All of the data is to be printed exactly, though the images must be left off.

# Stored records
■ ■ ■ ■ ■ ■ ■
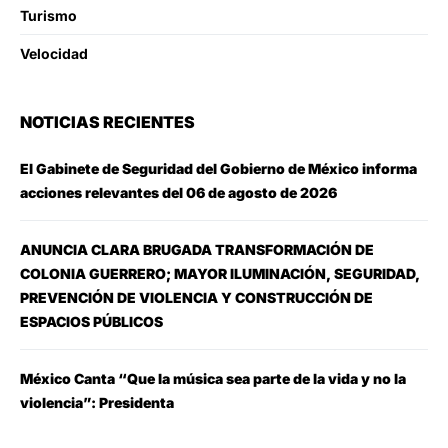
Turismo
Velocidad
NOTICIAS RECIENTES
El Gabinete de Seguridad del Gobierno de México informa
acciones relevantes del 06 de agosto de 2026
ANUNCIA CLARA BRUGADA TRANSFORMACIÓN DE
COLONIA GUERRERO; MAYOR ILUMINACIÓN, SEGURIDAD,
PREVENCIÓN DE VIOLENCIA Y CONSTRUCCIÓN DE
ESPACIOS PÚBLICOS
México Canta “Que la música sea parte de la vida y no la
violencia”: Presidenta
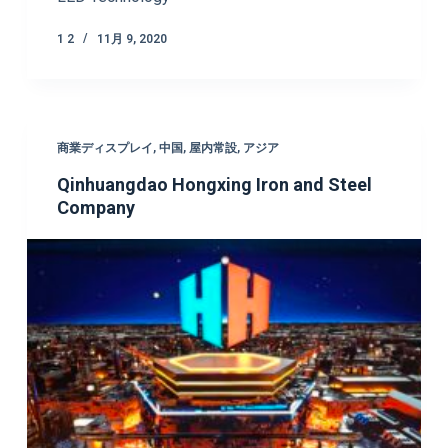
1 2
11月 9, 2020
商業ディスプレイ
,
中国
,
屋内常設
,
アジア
Qinhuangdao Hongxing Iron and Steel
Company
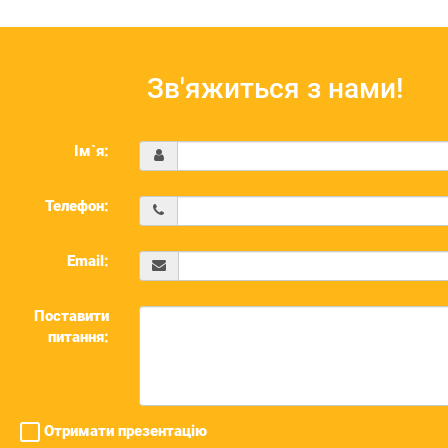
Зв'яжиться з нами!
Ім`я:
Телефон:
Email:
Поставити
питання:
Отримати презентацію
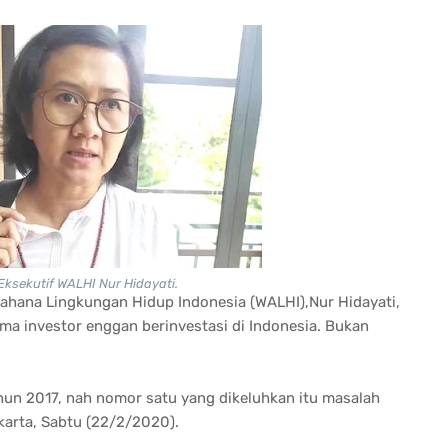
 Eksekutif WALHI Nur Hidayati.
Wahana Lingkungan Hidup Indonesia (WALHI),Nur Hidayati,
a investor enggan berinvestasi di Indonesia. Bukan
hun 2017, nah nomor satu yang dikeluhkan itu masalah
karta, Sabtu (22/2/2020).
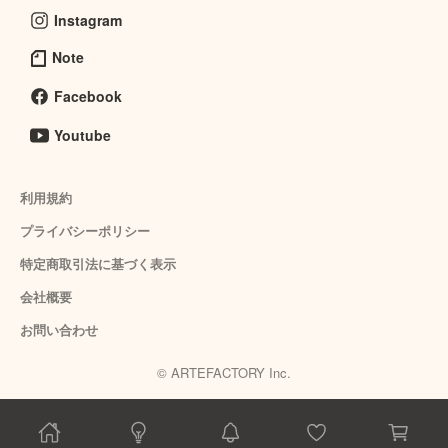
Instagram
Note
Facebook
Youtube
利用規約
プライバシーポリシー
特定商取引法に基づく表示
会社概要
お問い合わせ
© ARTEFACTORY Inc.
■ ■ ■ ■ ■ ■ ■
# Output
Turismo
Velocidad
NOTICIAS RECIENTES
El Gabinete de Seguridad del Gobierno de México informa
acciones relevantes del 06 de agosto de 2026
ANUNCIA CLARA BRUGADA TRANSFORMACIÓN DE
COLONIA GUERRERO; MAYOR ILUMINACIÓN, SEGURIDAD,
PREVENCIÓN DE VIOLENCIA Y CONSTRUCCIÓN DE
ESPACIOS PÚBLICOS
México Canta “Que la música sea parte de la vida y no la
violencia”: Presidenta
1 2
11月 9, 2020
商業ディスプレイ
,
中国
,
屋内常設
,
アジア
Qinhuangdao Hongxing Iron and Steel
Company
Зв'яжиться з нами!
Ім`я:
Телефон:
Email:
Поставити
питання:
Отримати презентацію
 Eksekutif WALHI Nur Hidayati.
Wahana Lingkungan Hidup Indonesia (WALHI),Nur Hidayati,
a investor enggan berinvestasi di Indonesia. Bukan
hun 2017, nah nomor satu yang dikeluhkan itu masalah
karta, Sabtu (22/2/2020).
Instagram
Note
Facebook
Youtube
利用規約
プライバシーポリシー
特定商取引法に基づく表示
会社概要
お問い合わせ
© ARTEFACTORY Inc.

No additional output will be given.